■ **EXERCISE**:
In the data below, one line contains "Issued April 2019" and a later one contains "The European Powder". Print both, with every line between them, exactly and alone.

■ **Records from a data collection**:

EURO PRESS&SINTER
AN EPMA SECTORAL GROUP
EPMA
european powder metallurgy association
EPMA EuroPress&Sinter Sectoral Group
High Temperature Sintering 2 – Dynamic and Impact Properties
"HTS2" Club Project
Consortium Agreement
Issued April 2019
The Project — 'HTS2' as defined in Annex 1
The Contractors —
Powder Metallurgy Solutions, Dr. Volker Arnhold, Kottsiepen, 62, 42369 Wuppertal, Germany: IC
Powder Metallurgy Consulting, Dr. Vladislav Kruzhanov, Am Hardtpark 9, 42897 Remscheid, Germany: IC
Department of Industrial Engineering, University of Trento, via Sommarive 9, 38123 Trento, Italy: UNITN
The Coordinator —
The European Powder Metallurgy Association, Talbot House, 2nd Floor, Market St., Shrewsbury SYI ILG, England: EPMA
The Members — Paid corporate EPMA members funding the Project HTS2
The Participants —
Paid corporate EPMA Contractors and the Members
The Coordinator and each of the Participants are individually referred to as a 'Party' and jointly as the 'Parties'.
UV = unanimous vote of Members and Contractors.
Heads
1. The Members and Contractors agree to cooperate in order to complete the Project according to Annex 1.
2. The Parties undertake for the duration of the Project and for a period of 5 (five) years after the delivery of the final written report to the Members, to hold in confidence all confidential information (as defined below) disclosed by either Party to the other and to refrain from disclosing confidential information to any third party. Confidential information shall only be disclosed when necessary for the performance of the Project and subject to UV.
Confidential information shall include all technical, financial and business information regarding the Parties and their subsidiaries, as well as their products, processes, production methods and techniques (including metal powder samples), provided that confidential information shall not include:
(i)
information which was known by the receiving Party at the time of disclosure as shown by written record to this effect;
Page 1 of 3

■ **ANSWER SPACE**:
Issued April 2019
The Project — 'HTS2' as defined in Annex 1
The Contractors —
Powder Metallurgy Solutions, Dr. Volker Arnhold, Kottsiepen, 62, 42369 Wuppertal, Germany: IC
Powder Metallurgy Consulting, Dr. Vladislav Kruzhanov, Am Hardtpark 9, 42897 Remscheid, Germany: IC
Department of Industrial Engineering, University of Trento, via Sommarive 9, 38123 Trento, Italy: UNITN
The Coordinator —
The European Powder Metallurgy Association, Talbot House, 2nd Floor, Market St., Shrewsbury SYI ILG, England: EPMA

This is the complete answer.